Décision et Délivrance (Articles 12, 13, 14) : Après une revue indépendante des résultats d'évaluation, la décision de certification est prise de manière impartiale. En cas de décision favorable, un certificat unique est délivré, rendu public, et inclut des informations essentielles telles que la dénomination sociale, la portée de la certification (bâtiments, procédés, transport), la référence à l'accréditation, les dates de validité et le type de certification (initiale, préparatoire, renouvelée).
Liste des Prestataires Certifiés (Article 15) : Chaque organisme certificateur doit maintenir et rendre publique, via un moyen numérique gratuit, la liste des prestataires d'audit énergétique certifiés et les activités couvertes.

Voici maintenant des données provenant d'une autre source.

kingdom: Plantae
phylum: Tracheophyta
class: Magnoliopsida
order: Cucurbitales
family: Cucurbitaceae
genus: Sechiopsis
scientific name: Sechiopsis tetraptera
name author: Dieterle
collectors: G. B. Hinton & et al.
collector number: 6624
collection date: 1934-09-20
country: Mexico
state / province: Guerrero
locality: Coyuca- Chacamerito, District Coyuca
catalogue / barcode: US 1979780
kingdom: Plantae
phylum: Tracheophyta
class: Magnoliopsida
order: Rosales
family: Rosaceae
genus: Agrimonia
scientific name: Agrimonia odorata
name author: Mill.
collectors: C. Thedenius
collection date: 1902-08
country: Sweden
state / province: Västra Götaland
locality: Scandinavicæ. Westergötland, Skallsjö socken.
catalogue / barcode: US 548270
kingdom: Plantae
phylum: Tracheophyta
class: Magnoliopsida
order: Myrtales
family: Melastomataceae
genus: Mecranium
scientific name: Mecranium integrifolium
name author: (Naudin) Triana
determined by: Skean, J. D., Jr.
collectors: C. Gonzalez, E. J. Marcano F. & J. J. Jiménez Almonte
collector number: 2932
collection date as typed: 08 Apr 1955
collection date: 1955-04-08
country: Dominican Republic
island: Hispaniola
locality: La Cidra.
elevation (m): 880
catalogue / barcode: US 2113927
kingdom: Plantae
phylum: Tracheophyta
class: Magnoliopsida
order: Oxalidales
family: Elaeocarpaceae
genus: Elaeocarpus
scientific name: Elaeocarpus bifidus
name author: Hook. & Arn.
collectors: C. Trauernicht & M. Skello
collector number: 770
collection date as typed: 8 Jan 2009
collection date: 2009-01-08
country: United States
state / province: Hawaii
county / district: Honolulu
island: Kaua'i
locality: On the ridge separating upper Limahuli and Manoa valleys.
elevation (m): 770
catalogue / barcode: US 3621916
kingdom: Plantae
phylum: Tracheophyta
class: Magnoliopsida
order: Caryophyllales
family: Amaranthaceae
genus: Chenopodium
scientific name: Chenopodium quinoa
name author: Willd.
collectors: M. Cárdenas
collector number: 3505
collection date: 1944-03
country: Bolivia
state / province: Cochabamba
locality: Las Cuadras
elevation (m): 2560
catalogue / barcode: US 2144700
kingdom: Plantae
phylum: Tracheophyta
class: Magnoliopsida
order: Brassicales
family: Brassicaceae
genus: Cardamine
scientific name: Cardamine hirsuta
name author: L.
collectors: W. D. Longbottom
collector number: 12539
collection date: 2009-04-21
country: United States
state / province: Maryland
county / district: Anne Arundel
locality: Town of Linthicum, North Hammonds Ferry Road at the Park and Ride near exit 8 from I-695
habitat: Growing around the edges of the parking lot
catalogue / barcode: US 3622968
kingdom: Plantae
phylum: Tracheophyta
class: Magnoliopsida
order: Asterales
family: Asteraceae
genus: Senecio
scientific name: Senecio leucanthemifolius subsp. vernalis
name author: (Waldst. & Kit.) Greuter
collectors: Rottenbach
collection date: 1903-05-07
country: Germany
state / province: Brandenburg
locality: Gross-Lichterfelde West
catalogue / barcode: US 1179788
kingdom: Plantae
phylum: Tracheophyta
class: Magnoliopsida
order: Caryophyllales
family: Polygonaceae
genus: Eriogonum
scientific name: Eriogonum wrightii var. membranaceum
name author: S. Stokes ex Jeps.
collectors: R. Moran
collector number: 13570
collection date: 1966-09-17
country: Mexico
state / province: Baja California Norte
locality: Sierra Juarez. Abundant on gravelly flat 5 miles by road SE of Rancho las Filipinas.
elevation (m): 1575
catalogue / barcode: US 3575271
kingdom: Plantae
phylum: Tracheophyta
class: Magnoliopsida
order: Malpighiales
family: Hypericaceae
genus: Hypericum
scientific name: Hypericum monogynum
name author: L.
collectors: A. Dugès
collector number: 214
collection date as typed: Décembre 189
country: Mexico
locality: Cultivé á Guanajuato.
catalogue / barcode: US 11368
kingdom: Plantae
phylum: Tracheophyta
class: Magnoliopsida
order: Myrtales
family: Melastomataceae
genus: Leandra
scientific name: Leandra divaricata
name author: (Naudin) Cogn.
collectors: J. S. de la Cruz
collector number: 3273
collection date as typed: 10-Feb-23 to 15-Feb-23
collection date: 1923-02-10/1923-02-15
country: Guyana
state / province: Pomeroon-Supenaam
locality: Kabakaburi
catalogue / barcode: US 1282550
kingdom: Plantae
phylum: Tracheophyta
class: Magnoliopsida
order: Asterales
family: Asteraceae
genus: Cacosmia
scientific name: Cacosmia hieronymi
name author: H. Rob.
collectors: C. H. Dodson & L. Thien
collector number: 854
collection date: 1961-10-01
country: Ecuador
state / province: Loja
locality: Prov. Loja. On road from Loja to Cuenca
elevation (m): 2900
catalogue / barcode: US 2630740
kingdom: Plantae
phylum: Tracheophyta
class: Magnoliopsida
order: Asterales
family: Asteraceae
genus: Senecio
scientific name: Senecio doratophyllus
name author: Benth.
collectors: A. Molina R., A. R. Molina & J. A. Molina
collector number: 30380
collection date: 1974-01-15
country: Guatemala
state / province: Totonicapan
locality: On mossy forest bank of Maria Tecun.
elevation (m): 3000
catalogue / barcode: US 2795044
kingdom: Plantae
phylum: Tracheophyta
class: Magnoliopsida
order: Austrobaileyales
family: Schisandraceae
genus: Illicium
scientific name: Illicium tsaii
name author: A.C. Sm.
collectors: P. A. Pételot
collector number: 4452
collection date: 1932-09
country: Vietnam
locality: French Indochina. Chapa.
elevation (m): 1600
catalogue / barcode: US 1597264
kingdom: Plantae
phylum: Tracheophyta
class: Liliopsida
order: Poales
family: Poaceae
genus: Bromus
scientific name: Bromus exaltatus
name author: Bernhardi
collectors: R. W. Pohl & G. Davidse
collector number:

Surveillance et Évaluations Supplémentaires (Articles 16 et 17) : L'organisme certificateur assure une surveillance périodique du respect des exigences de certification. Des évaluations supplémentaires, inopinées ou non, peuvent être déclenchées en cas d'informations pertinentes (plaintes, modifications organisationnelles) susceptibles de remettre en cause la certification.
Suspension ou Retrait de Certification (Article 18) : L'absence de preuves de levée de non-conformités dans les délais impartis peut entraîner la suspension ou le retrait de la certification, ou le rejet de la certification préparatoire. Pendant une suspension, le prestataire ne peut plus réaliser de nouveaux audits. En cas de retrait pour non-conformités répétées, une nouvelle demande ne pourra être déposée qu'après six mois. Si un prestataire n'a pas achevé d'audit réglementaire au cours des vingt-quatre mois précédant l'évaluation, sa certification est retirée, et il doit repasser par le processus de certification préparatoire.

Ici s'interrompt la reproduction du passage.